Helene Aldwinckle (whose first name rhymed with ‘keen’) played a key role in defeating the Nazis in the Second World War through her work as a codebreaker – but wasn’t allowed to tell anyone for decades after the war ended.
Helene went on to work as a broadcaster, translator and school teacher, and managed an art gallery. She and her husband settled in Dulwich in 1979 and lived in the area for decades. She died in April 2020 aged 99.
Helene was born in Aberdeen and studied languages at the city’s university, where she was recruited by the Foreign Office as a codebreaker in 1942.
Her first interview was in London, which was the furthest south she had ever been. She had no idea of the job’s importance or what it entailed.
Flustered after a bad night’s sleep in London, she accidentally left her handbag behind in the restaurant where she had lunch before the interview, but luckily a kind doorman at the Foreign Office called to arrange for it to be held for her until she could pick it up on her way home.
In the interview itself she was questioned by at least twenty men. Her son Richard said in his family history that she had been told to make a good first impression – so she sat down with a straight back, carefully removed the strap from her shoulder carrying her gas mask and placed it on the floor and, as she had been told to do, removed her gloves finger by finger.
Most of the questions were about maths, crosswords, and languages, Helene said. Asked if she had previous work experience, she told the men she had only picked raspberries in the school holidays – which led to a discussion among the interviewers about the merits of Scottish raspberries.
Another interview followed in Aberdeen, and Helene was soon told to pack her bags to start her new job as a permanent Foreign Office civil servant.
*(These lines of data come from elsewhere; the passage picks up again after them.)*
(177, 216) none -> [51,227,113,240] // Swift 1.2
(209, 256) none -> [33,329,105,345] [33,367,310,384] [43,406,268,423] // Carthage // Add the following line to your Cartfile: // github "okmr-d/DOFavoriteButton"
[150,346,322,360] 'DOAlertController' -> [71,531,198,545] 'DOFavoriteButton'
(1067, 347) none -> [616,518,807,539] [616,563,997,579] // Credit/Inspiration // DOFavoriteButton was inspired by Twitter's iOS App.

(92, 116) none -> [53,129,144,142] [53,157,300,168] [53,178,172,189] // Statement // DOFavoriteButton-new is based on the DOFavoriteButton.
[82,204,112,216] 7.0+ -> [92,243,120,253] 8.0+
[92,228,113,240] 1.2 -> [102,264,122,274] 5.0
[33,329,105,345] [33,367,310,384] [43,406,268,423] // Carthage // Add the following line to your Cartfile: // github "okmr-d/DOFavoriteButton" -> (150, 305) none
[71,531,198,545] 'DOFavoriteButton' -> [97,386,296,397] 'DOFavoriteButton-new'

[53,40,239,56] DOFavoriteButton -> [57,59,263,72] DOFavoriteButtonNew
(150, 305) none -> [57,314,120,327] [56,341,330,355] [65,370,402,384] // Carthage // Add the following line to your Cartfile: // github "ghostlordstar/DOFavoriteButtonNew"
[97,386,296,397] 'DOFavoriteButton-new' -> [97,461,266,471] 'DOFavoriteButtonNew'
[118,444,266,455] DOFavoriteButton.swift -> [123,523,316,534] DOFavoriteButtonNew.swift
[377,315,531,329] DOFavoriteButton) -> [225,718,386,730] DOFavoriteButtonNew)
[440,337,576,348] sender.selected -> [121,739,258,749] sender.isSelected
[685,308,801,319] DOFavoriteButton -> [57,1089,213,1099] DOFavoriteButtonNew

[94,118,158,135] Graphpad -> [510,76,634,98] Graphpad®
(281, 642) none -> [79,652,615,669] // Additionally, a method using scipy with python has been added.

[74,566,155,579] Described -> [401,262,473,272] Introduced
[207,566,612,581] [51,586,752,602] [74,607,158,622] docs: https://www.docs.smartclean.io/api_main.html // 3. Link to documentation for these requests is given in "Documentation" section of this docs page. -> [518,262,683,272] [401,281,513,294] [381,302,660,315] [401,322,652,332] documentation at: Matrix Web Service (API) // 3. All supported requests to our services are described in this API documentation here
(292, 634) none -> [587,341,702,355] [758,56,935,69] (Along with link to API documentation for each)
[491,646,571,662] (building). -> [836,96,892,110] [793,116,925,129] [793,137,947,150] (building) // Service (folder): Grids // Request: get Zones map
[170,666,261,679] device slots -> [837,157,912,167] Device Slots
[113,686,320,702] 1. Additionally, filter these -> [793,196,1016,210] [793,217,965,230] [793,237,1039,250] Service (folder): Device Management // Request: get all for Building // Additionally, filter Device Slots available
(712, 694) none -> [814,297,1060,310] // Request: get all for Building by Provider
Charmingly, or perhaps patronisingly, the Foreign Office also sent her parents a card to tell them she would be well taken care of.
Civil servants met her at Bletchley station in Buckinghamshire and bundled her in the back of a car before driving her to Bletchley Park – the home of the government’s codebreaking work.
Helene was immediately put to work analysing the codes Germany used to keep its messages and orders secret. The aim of the work was to decipher the complex code to help Britain and the Allies understand what Germany was doing and gain an upper hand in the war. The code changed every day – meaning work began anew each morning.
In 1943 Helene was given a new job – training the Americans who had arrived at Bletchley Park as part of an agreement between the British and US governments. At first the British were nervous that the Americans might give the game away.
Helene said she loved having the Americans there and that they were keen to learn.
“They were full of banter and used to flirt at every opportunity, e.g. trying to accompany me to lunch,” Richard recorded her saying in his history. |”But it was always in good jest. They were enormous fun, a breath of fresh air in a rather stuffy environment.”
After the training programme ended Helene was moved to the Quiet Room, a part of Bletchley Park where analysts looked at more complex sections of code that needed more time to decipher.
Before she even moved to Bletchley Park, Helene had met and begun a relationship with her future husband John, who by this point was a navigator in the RAF. They were engaged in 1943. But even though they wrote to each other almost daily, neither was allowed to tell the other anything about what they were doing.
They married after the war was over, but in those days married women weren’t allowed to serve in the Foreign Office so she had to leave. Richard said that his mother was not too disappointed to resign her post.
John got a job with British Intelligence and the family – which by this point included four children – moved to West Germany. John was part of a network of agents whose aim was to stop West Germany being overrun by the Soviet Union.
She was not content to be a stay-at-home mother and worked as a broadcaster for English- and German-language radio while the family was away. The family moved between England, France, Italy and Belgium over the next two decades with John’s postings, and Helene continued to work.
She was a teacher at a school near Huntingdon for two terms in 1966 and also translated two large art books from German to English. One was on the avant-garde Russian artist El Lissitzky and both were successes.
Helene and John moved to Dulwich in 1979. By this time she had moved into the art world, first as a sales assistant at the Medici Gallery in 1974. She was soon promoted to assistant manager, and in 1979 became manager. As well as her work putting on exhibitions, she devoted herself to encouraging and supporting young artists. Helene retired in 1986 to spend more time with John, who had also retired by this point.
They lived together in Dulwich for nearly twenty more years before John’s Alzheimer’s sadly meant he had to be looked after in a care home. He died in 2012. Helene continued to live in the area and moved to a care home herself in 2014 after developing dementia. She died on April 24, 2020.
Helene’s work was kept secret until 1974, nearly 30 years after the end of the war, when the story of Bletchley Park was published. In later years she was formally recognised by both the British and the French governments for her vital work in helping win the war.
France awarded her the Legion D’Honneur, the country’s highest honour, in 2019. Gordon Brown sent her and all other living Bletchley Park veterans a letter with a badge in 2009. Theresa May also thanked Helene for her service in her final Prime Minister’s Questions.